Tahu Sumedang (aksara Sunda: ᮒᮠᮥ ᮞᮥᮙᮨᮓᮀ) adalah tahu khas daerah Sumedang. Jika dibeli dalam jumlah banyak, umumnya menggunakan bongsang, anyaman bambu yang dapat memuat 25–100 buah tahu goreng.[2]
Sejarah
Asal kata
Menurut Ong Boen Keng ,tokoh tahu Sumedang, "tahu" berasal dari bahasa Mandarindòufu (豆腐) dibaca tou-fu atau tāu-hū oleh orang Hokkian.[3]
Kreativitas
Bermula dari kreativitas yang dimiliki oleh imigranChina, Ong Kino dan istrinya yang menjadi perintis untuk memproduksi tahu di Sumedang yang awalnya dibuat dari kedelai lurik yang mirip telur puyuh. Tahun demi tahun, Ong Kino beserta istrinya terus menggeluti usaha mereka hingga sekitar tahun 1917, dan anak tunggal mereka bernama Ong Boen Keng untuk melanjutkannya. Ong Boen Keng kemudian melanjutkan usaha kedua orangtuanya yang memilih kembali ke tanah kelahiran mereka di Hokkian, Republik Rakyat Tiongkok.
Melalui generasi Ong Boen Keng yang terus melanjutkan usaha yang diwariskan dari kedua orang tuanya hingga akhir hayatnya di usia 92 tahun[butuh rujukan]. Di balik kemasyhuran tahu Sumedang ada pula kisah seperti yang diceritakan cicit dari Ong Kino, Suryadi. Sekitar tahun 1928, konon suatu hari tempat usaha sang kakek buyutnya, Ong Boen Keng, didatangi oleh Bupati Sumedang, Pangeran Soeria Atmadja yang kebetulan tengah melintas dengan menggunakan dokar dalam perjalanan menuju Situraja, Sumedang. Kebetulan, sang pangeran melihat seorang kakek sedang menggoreng sesuatu. Pangeran Soeria Atmadja langsung turun begitu melihat bentuk makanan yang amat unik serta baunya yang harum.[3] Sang bupati, Pangeran Soeria Atmadja kemudian bertanya kepada sang kakek, "Maneh keur ngagoreng naon? (Kamu sedang menggoreng apa?)". Sang kakek berusaha menjawab sebisanya dan menjelaskan bahwa makanan yang ia goreng berasal dari tahu. Karena penasaran, sang bupati langsung mencicip satu. Setelah mencicipi, bupati secara spontan berkata dengan wajah puas, "Enak benar masakan ini! Coba kalau kamu jual, pasti laris!". Tak lama setelah kejadian ini, tahu digemari oleh penduduk Sumedang dan kemudian sampai ke seluruh Indonesia.[2]

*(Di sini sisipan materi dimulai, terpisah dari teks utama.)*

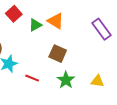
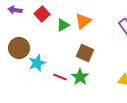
orange triangle: (56, 21) -> (83, 21), turned 48
green star: (66, 80) -> (80, 77), moved

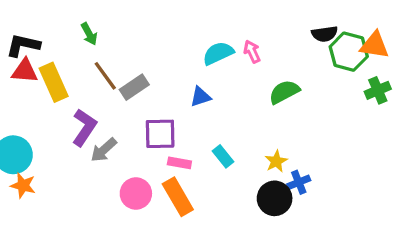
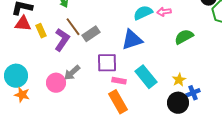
pink arrow: (252, 52) -> (164, 12), turned -72
yellow rectangle: (54, 82) -> (41, 31), size x0.6
blue triangle: (200, 97) -> (132, 40), size x1.6
purple L-shape: (84, 127) -> (62, 40), moved
cyan rectangle: (223, 156) -> (146, 77), size x1.6
pink circle: (136, 193) -> (56, 83), moved

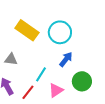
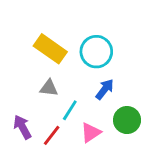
gray triangle: (11, 59) -> (49, 88), moved

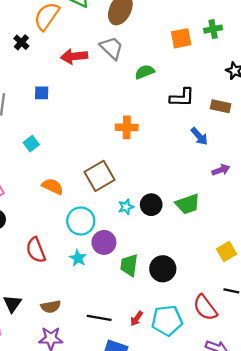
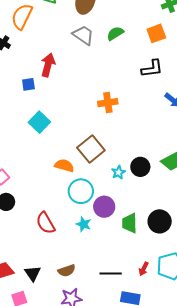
orange square: (181, 38) -> (156, 33), moved
red arrow: (74, 56) -> (48, 65), moved, turned 120
green semicircle: (145, 72) -> (115, 33), moved
cyan square: (31, 144) -> (39, 122), moved, size x1.5
orange semicircle: (53, 186) -> (64, 166), moved

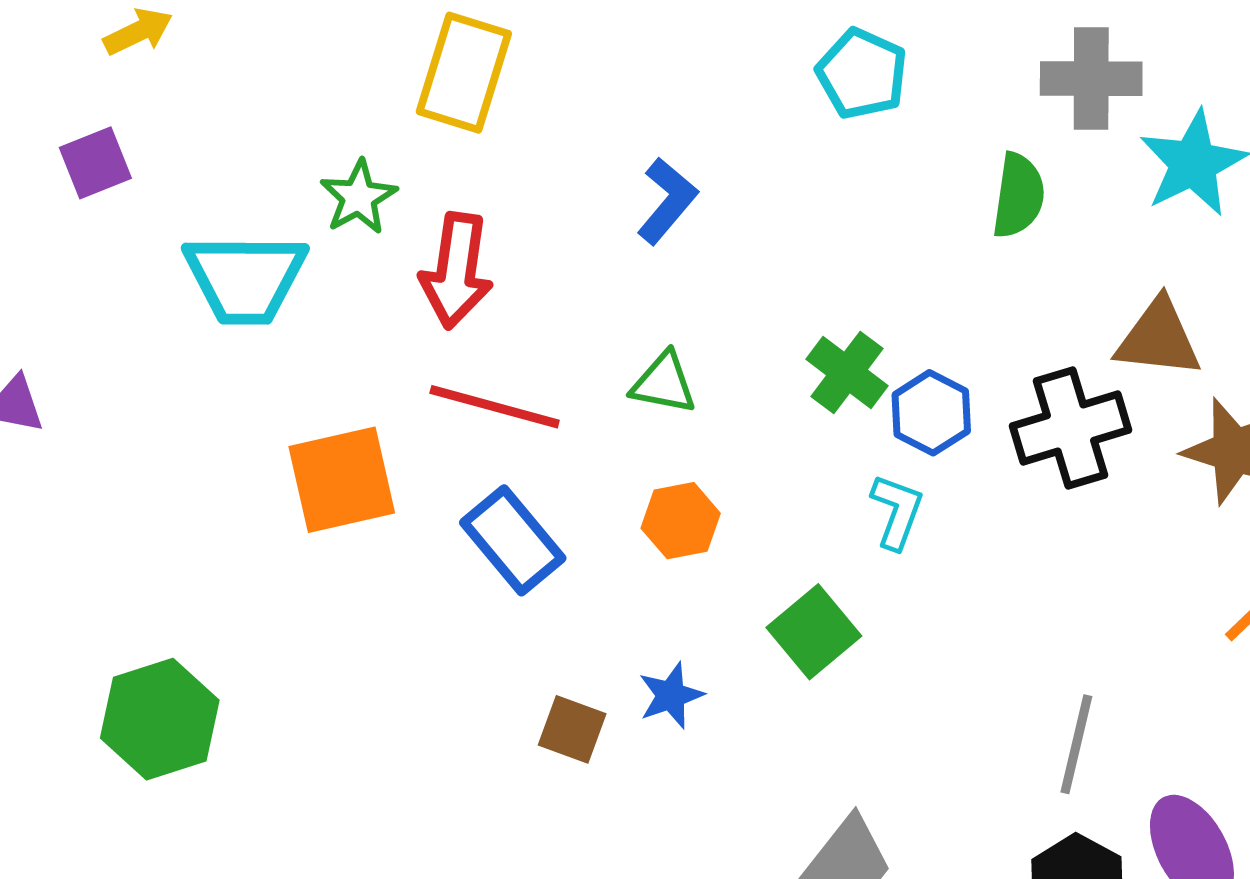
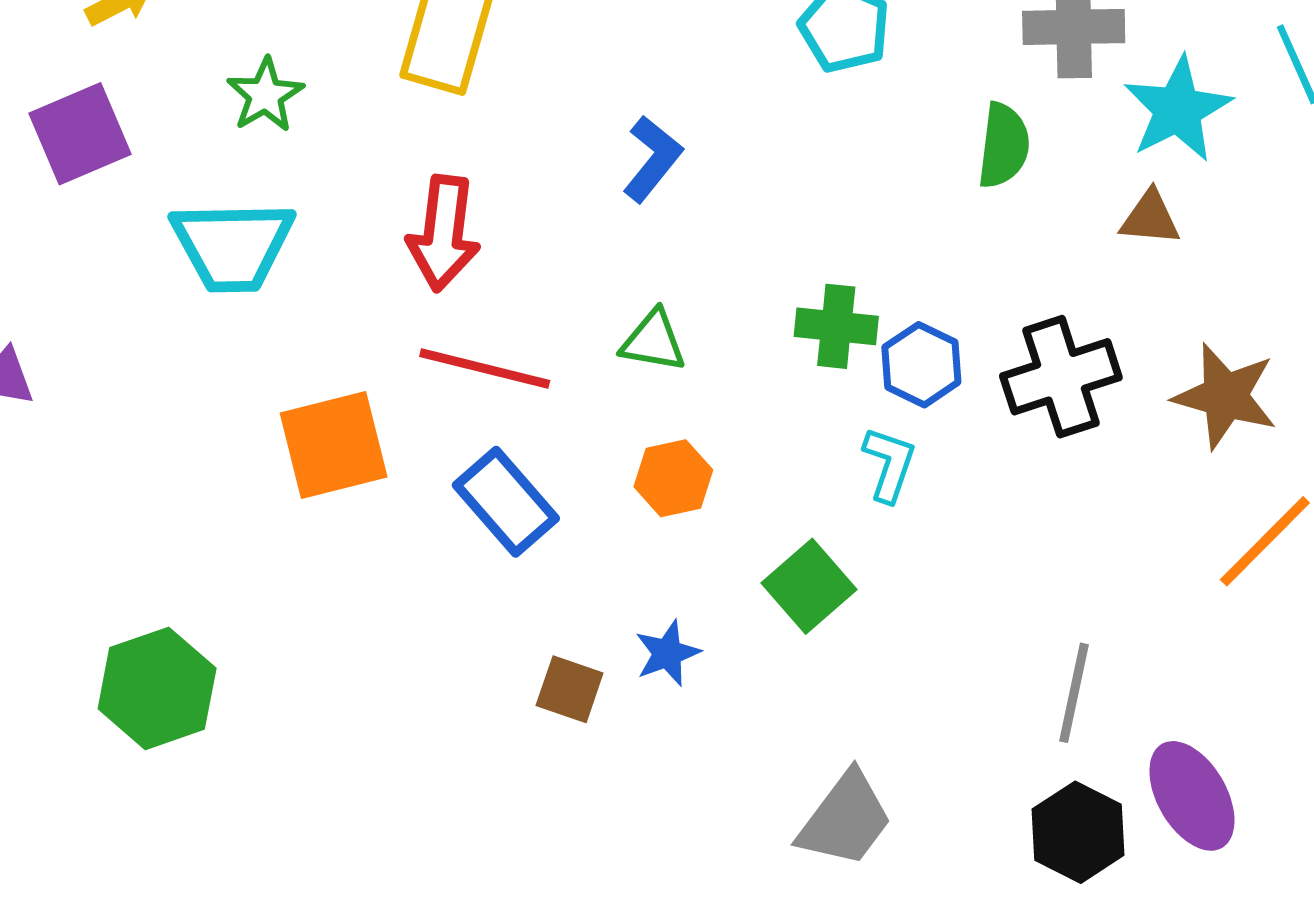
purple square: (95, 163) -> (80, 134), size x1.4
green star: (359, 197) -> (265, 95), moved
brown triangle: (1158, 338) -> (1150, 218), moved, size x0.7
green cross: (847, 372) -> (836, 326), turned -30

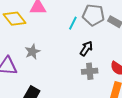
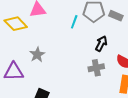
black arrow: (86, 48) -> (101, 44), moved

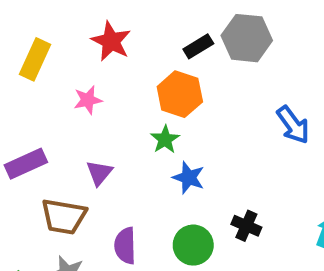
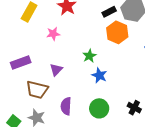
orange hexagon: (180, 94) -> (117, 32), moved
black cross: (246, 226) -> (134, 108), moved

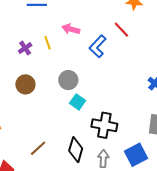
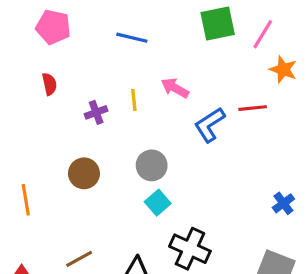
red line: (121, 30) -> (253, 108), turned -66
purple cross: (25, 48) -> (96, 112), moved
brown circle: (25, 84) -> (84, 173), moved

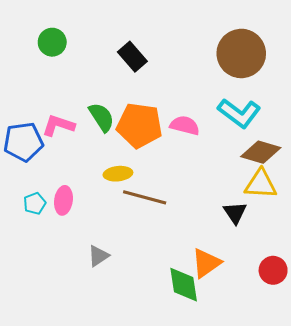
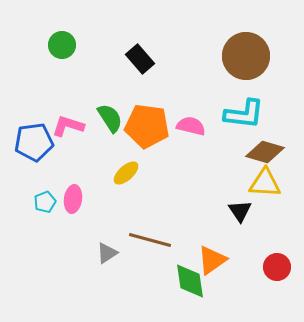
cyan L-shape: (239, 113) -> (244, 114), turned -30
yellow ellipse: (118, 174) -> (126, 173), turned -36
brown line: (145, 197) -> (150, 240), moved

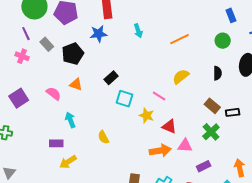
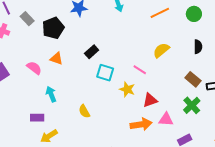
green circle: (223, 41) -> (194, 14), moved
red triangle: (169, 127) -> (150, 100), turned -42

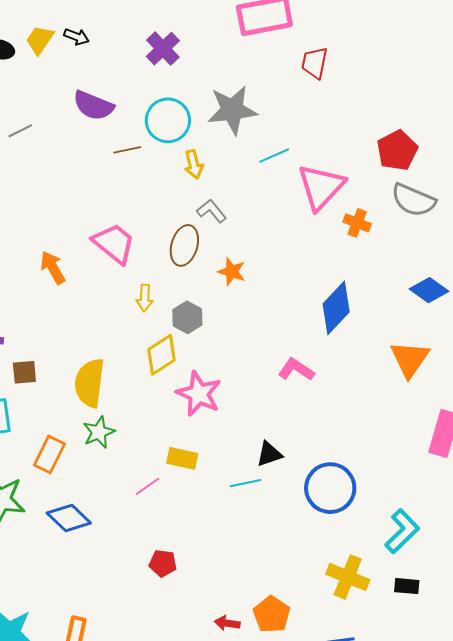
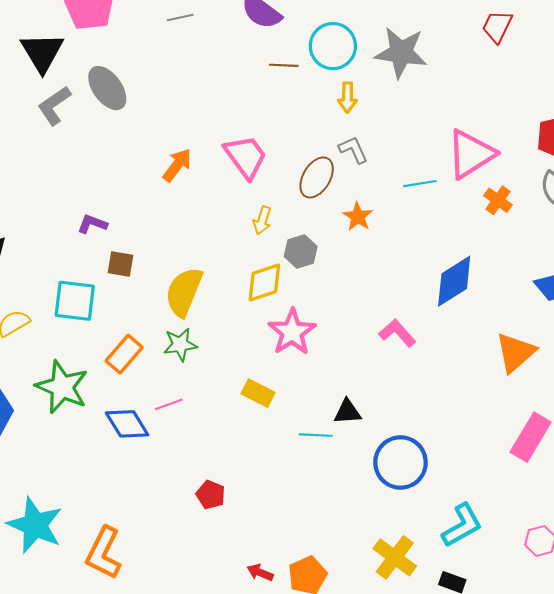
cyan line: (274, 156) -> (420, 184), moved
orange arrow: (53, 268) -> (177, 165), turned 52
pink line: (147, 486) -> (169, 404), moved

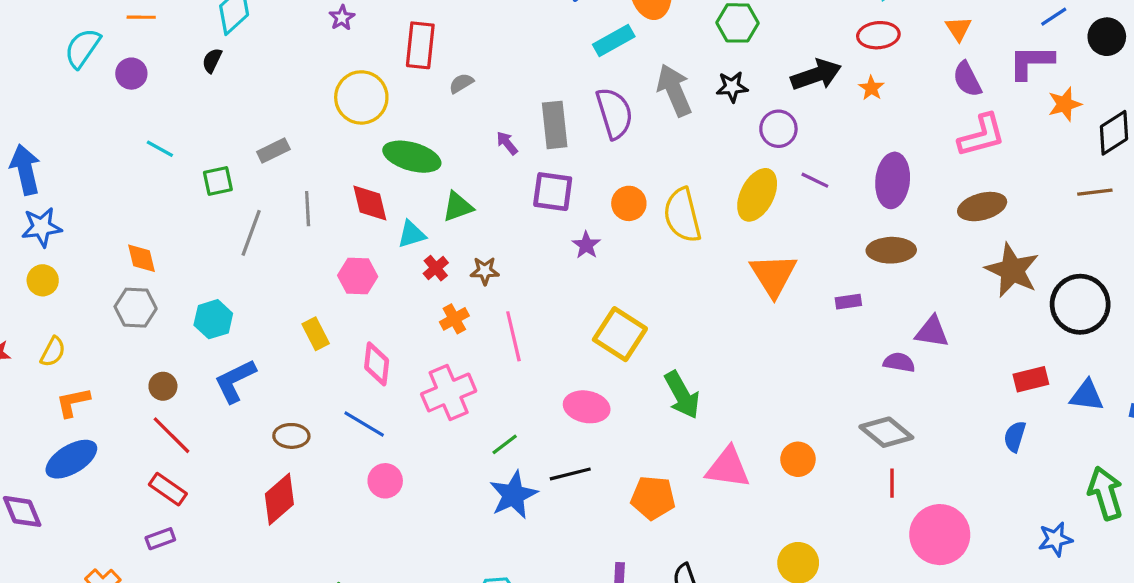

Perbedaan dengan tahu biasa
Tahu ini setelah digoreng dengan bumbu yang sama, menghasilkan bentuk yang berbeda dari tahu goreng biasanya. Koagulan yang dipakai adalah sisa dari penggumpalan tahu, disebut larutan biang yang disimpan selama 2–3 hari, yang prosesnya menggunakan asam cuka.[2] Tahu ini bisa mengalami perubahan rasa setelah beberapa jam dibeli jika dibuat secara tradisional, kedelai asli tanpa pengawet. Rasa gurih berubah menjadi asam, kulit yang garing menjadi liat. Tapi ini dapat disiasati dengan penyimpanan di kulkas. Penggorengan yang tepat yaitu dalam minyak yang panas / menguap, api besar, daya muat penggorengan, serta jumlah tahunya.[4]